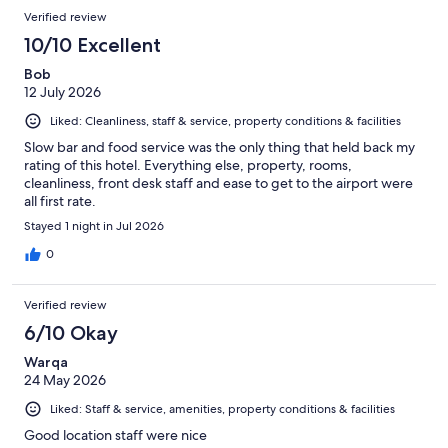
Verified review
10/10 Excellent
Bob
12 July 2026
Liked: Cleanliness, staff & service, property conditions & facilities
Slow bar and food service was the only thing that held back my
rating of this hotel. Everything else, property, rooms,
cleanliness, front desk staff and ease to get to the airport were
all first rate.
Stayed 1 night in Jul 2026
0
Verified review
6/10 Okay
Warqa
24 May 2026
Liked: Staff & service, amenities, property conditions & facilities
Good location staff were nice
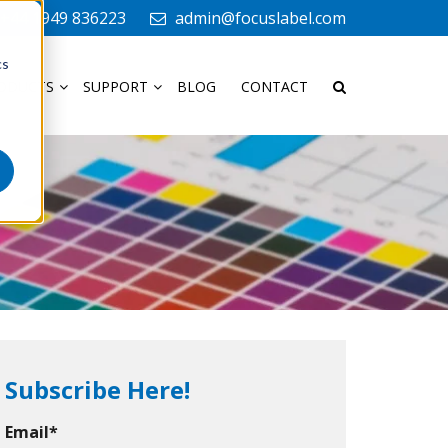
+44 1949 836223
admin@focuslabel.com
cs
ODUCTS
SUPPORT
BLOG
CONTACT
Subscribe Here!
Email
*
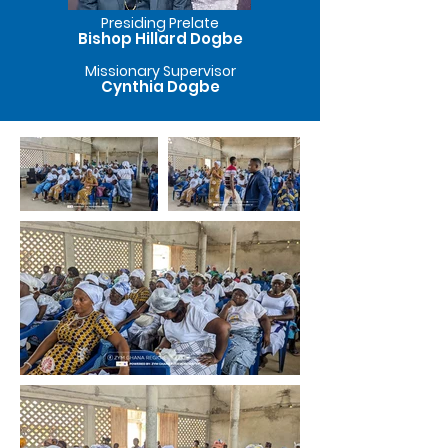
Presiding Prelate
Bishop Hillard Dogbe
Missionary Supervisor
Cynthia Dogbe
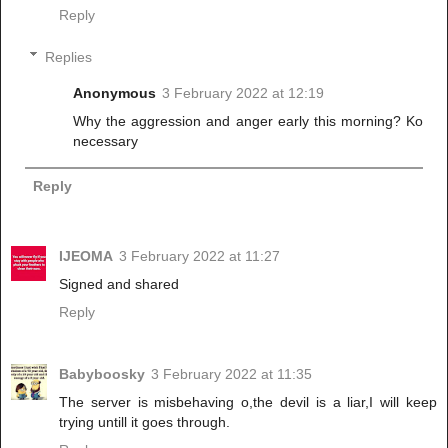
Reply
Replies
Anonymous
3 February 2022 at 12:19
Why the aggression and anger early this morning? Ko
necessary
Reply
IJEOMA
3 February 2022 at 11:27
Signed and shared
Reply
Babyboosky
3 February 2022 at 11:35
The server is misbehaving o,the devil is a liar,I will keep
trying untill it goes through.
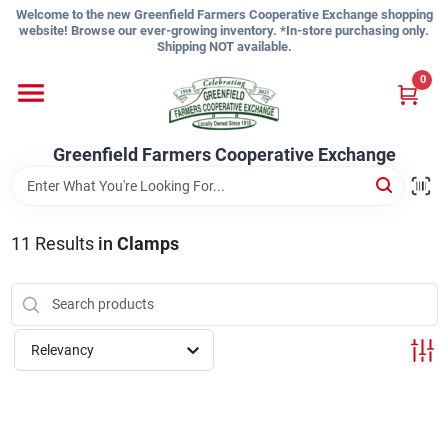
Skip
Welcome to the new Greenfield Farmers Cooperative Exchange shopping
to
website! Browse our ever-growing inventory. *In-store purchasing only.
content
Shipping NOT available.
Home
0
Shop
Greenfield Farmers Cooperative Exchange
About Us
11
Results
in
Clamps
Sign In
Relevancy
Sign Up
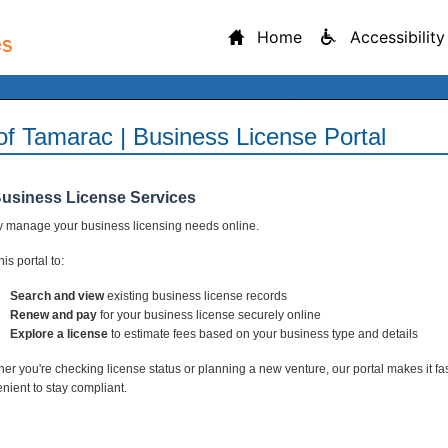
Home
Accessibility
 of Tamarac | Business License Portal
Business License Services
y manage your business licensing needs online.
is portal to:
Search and view
existing business license records
Renew and pay
for your business license securely online
Explore a license
to estimate fees based on your business type and details
er you're checking license status or planning a new venture, our portal makes it fa
nient to stay compliant.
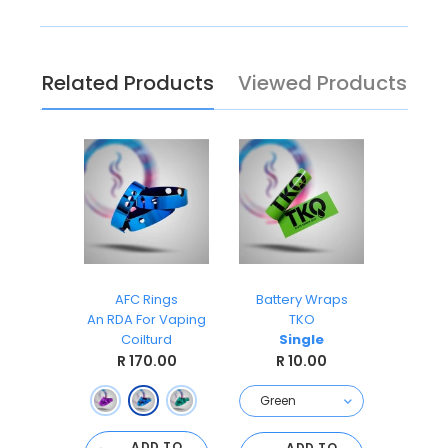
Related Products
Viewed Products
Easy Wicks Cotton 5ft
AFC Rings
Battery Wraps
dustries
An RDA For Vaping
TKO
Coil
Coilturd
Single
.00
R 
R 170.00
R 10.00
 OF
CK
ADD TO
ADD TO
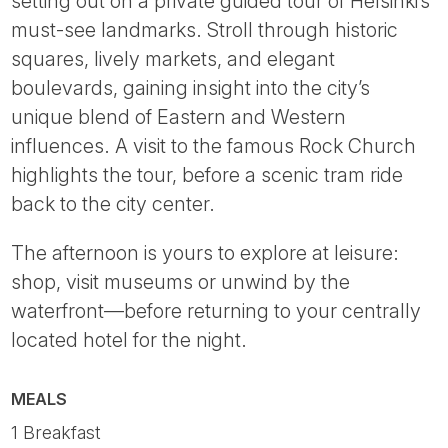
setting out on a private guided tour of Helsinki’s
must-see landmarks. Stroll through historic
squares, lively markets, and elegant
boulevards, gaining insight into the city’s
unique blend of Eastern and Western
influences. A visit to the famous Rock Church
highlights the tour, before a scenic tram ride
back to the city center.
The afternoon is yours to explore at leisure:
shop, visit museums or unwind by the
waterfront—before returning to your centrally
located hotel for the night.
MEALS
1 Breakfast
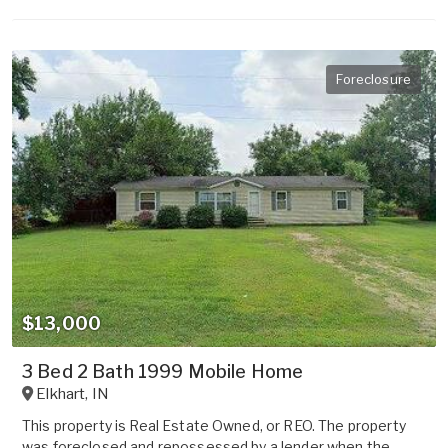
Foreclosure
$13,000
3 Bed 2 Bath 1999 Mobile Home
Elkhart
,
IN
This property is Real Estate Owned, or REO. The property
was foreclosed and repossessed by a lender when the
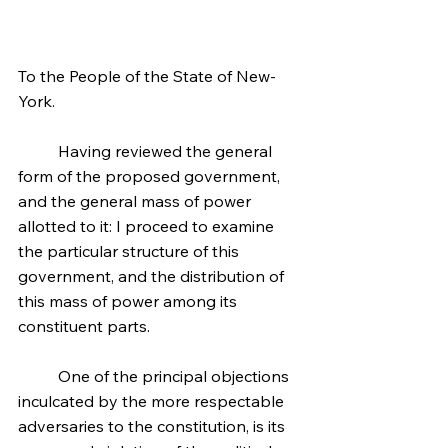
To the People of the State of New-
York.
	Having reviewed the general 
form of the proposed government, 
and the general mass of power 
allotted to it: I proceed to examine 
the particular structure of this 
government, and the distribution of 
this mass of power among its 
constituent parts.
	One of the principal objections 
inculcated by the more respectable 
adversaries to the constitution, is its 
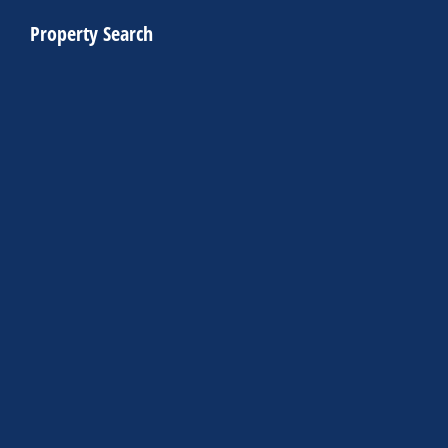
Property Search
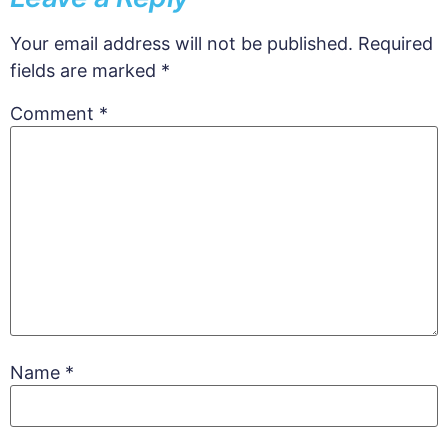
Your email address will not be published.
Required
fields are marked
*
Comment
*
Name
*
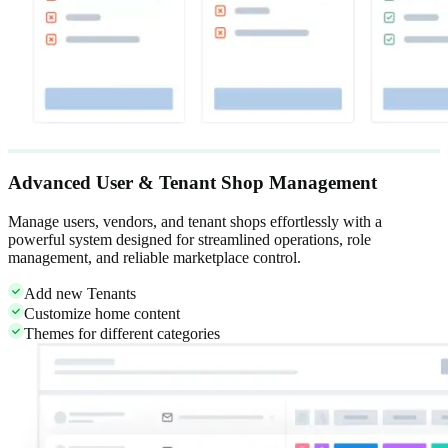
Advanced User & Tenant Shop Management
Manage users, vendors, and tenant shops effortlessly with a
powerful system designed for streamlined operations, role
management, and reliable marketplace control.
Add new Tenants
Customize home content
Themes for different categories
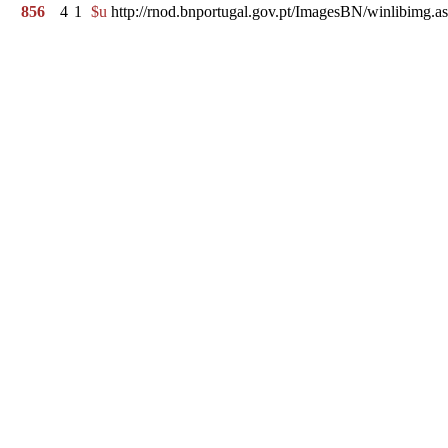
856
4
1
$u
http://rnod.bnportugal.gov.pt/ImagesBN/winlibi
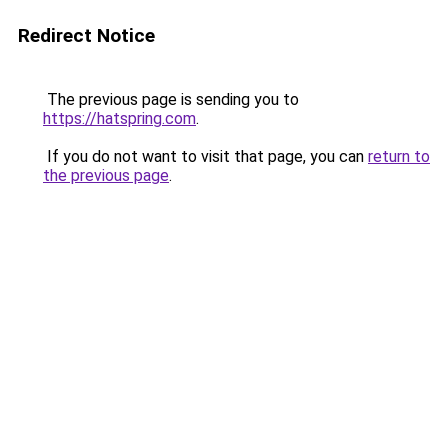
Redirect Notice
The previous page is sending you to
https://hatspring.com
.
If you do not want to visit that page, you can
return to
the previous page
.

○ ○ ○ ○

▸ What is being asked
The result is an exact copy of the lines from the one holding "1 Breakfast" through the final line of the data above, both ends included, minus the pictures.

▸ The completed task
1 Breakfast
Foreclosure
$13,000
3 Bed 2 Bath 1999 Mobile Home
Elkhart
,
IN
This property is Real Estate Owned, or REO. The property
was foreclosed and repossessed by a lender when the
To the People of the State of New-
York.
	Having reviewed the general 
form of the proposed government, 
and the general mass of power 
allotted to it: I proceed to examine 
the particular structure of this 
government, and the distribution of 
this mass of power among its 
constituent parts.
	One of the principal objections 
inculcated by the more respectable 
adversaries to the constitution, is its 
Property Search
Your email address will not be published.
Required
fields are marked
*
Comment
*
Name
*
Advanced User & Tenant Shop Management
Manage users, vendors, and tenant shops effortlessly with a
powerful system designed for streamlined operations, role
management, and reliable marketplace control.
Add new Tenants
Customize home content
Themes for different categories
856
4
1
$u
http://rnod.bnportugal.gov.pt/ImagesBN/winlibi
Redirect Notice
The previous page is sending you to
https://hatspring.com
.
If you do not want to visit that page, you can
return to
the previous page
.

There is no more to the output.